Here, on the issue of actual knowledge to be gleaned from the Hospital's records, the petitioners submit exhibits, attached to their papers, which objectively set forth the facts that constitute the claim of the alleged medical malpractice at the time of Brian's birth with the condition specifically diagnosed a little over a month later after referral to LIJ. There is clear indication that Ms. Alvizures complained of and the infant petitioner exhibited, either at the time of his birth, discharge from the Hospital or upon follow-up visits, symptoms consistent with the diagnosis of toxoplasmosis. Accordingly, the entries in the Hospital's records at the time of the Brian's birth indicate knowledge of the facts underlying his claim. See Robinson v. Westchester County Medical Center, 270 A.D.2d 275 (2d Dept. 2000).

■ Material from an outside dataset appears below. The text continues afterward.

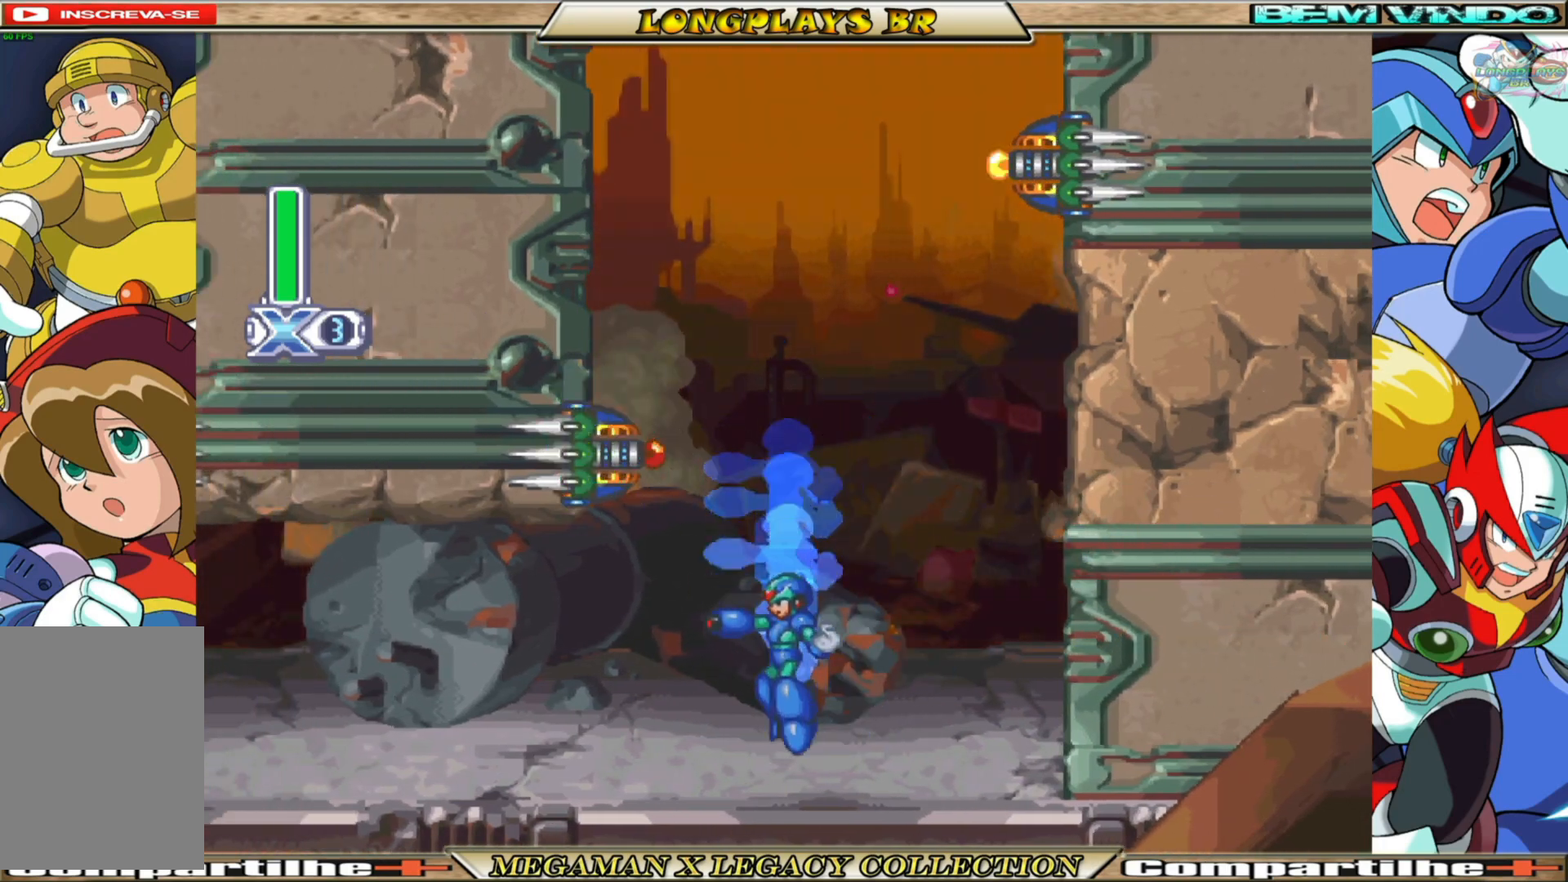
{"buttons": ["X"], "left_stick": "center", "right_stick": "center", "events": [[167, "B", "down"], [183, "A", "down"], [383, "A", "up"], [383, "B", "up"], [400, "X", "up"], [500, "X", "down"]]}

The respondents argue that the time period for the delay in filing this motion is two years and eleven months. The petitioners however argue that the delay, in actuality, is about one and a half years. It is noted, according to the petitioners, that it took about six months and several requests to acquire copies of the medical records from the respondents thus contributing to the delay in filing. Notwithstanding whether the time period of the delay is two years and eleven months, or one and a half years, this motion has been filed well within the ten year infancy toll. See CPLR § 208. Further, considering the circumstances present here, including the nature of the injuries, the respondents' conduct, and the mother's predisposition to be concerned first with her child's medical condition, the delay in serving the Notice of Claim is reasonable. See Gallino v. Village of Shoreham, 222 A.D.2d 506, 634 N.Y.S.2d 550 (2d Dept. 1995).

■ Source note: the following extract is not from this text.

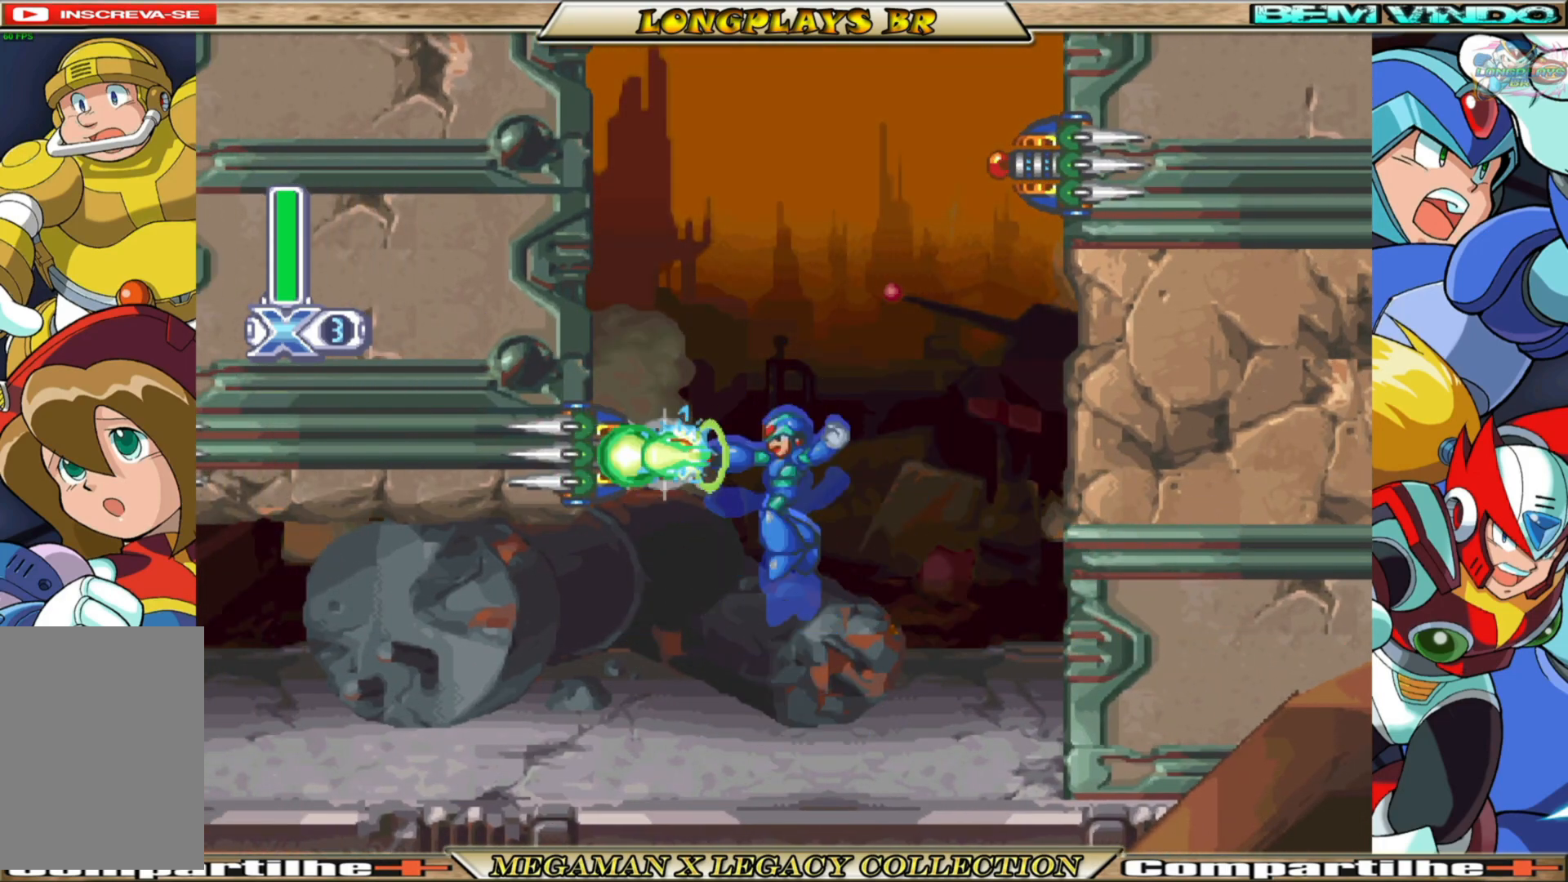
{"buttons": ["X"], "left_stick": "center", "right_stick": "center", "events": [[183, "DPAD_RIGHT", "down"], [367, "DPAD_RIGHT", "up"]]}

In addition, Ms. Alvizures sought legal advice immediately after two years of continuous intense treatment of her son. Although she first learned that Brian suffered from the infectious condition shortly after his birth in 2007, she did not learn that the failure of early detection and diagnosis may have caused and/or contributed to Brian's brain damage, resulting cognitive developmental delays, and motor coordination difficulties until her attorneys investigated the matter. However, the presence or absence of any one of the factors used in determining whether to allow service of a late notice of claim against a municipality is not necessarily determinative, and the absence of a reasonable excuse is not necessarily fatal to the petitioner's motion. See Jordan v. City of New York, 41 A.D.3d 658, 838 N.Y.S.2d 624 (2d Dept 2007).

Finally, the petitioners established that the Hospital would not be substantially prejudiced in maintaining its defense on the merits as a result of the delay in seeking leave to serve a late notice of claim as some of the defendants' attending physicians who treated Brian, are still employed and/or affiliated with Nuhealth. See Place v. Beekmantown Cent. School Dist. 69 A.D.3d 1035, 892 N.Y.S.2d 638 (3d Dept. 2010), Cifuentes v. New York City Health and Hospitals Corp., 43 A.D.3d 385, 840 N.Y.S.2d 433 (2d Dept. 2007). Moreover, the respondents had actual knowledge of the claim or the facts giving rise to the claim because they possessed the petitioners' medical records. See Ramirez v. County of Nassau, 13 A.D.3d 456, 787 N.Y.S.2d 71 (2d Dept. 2004).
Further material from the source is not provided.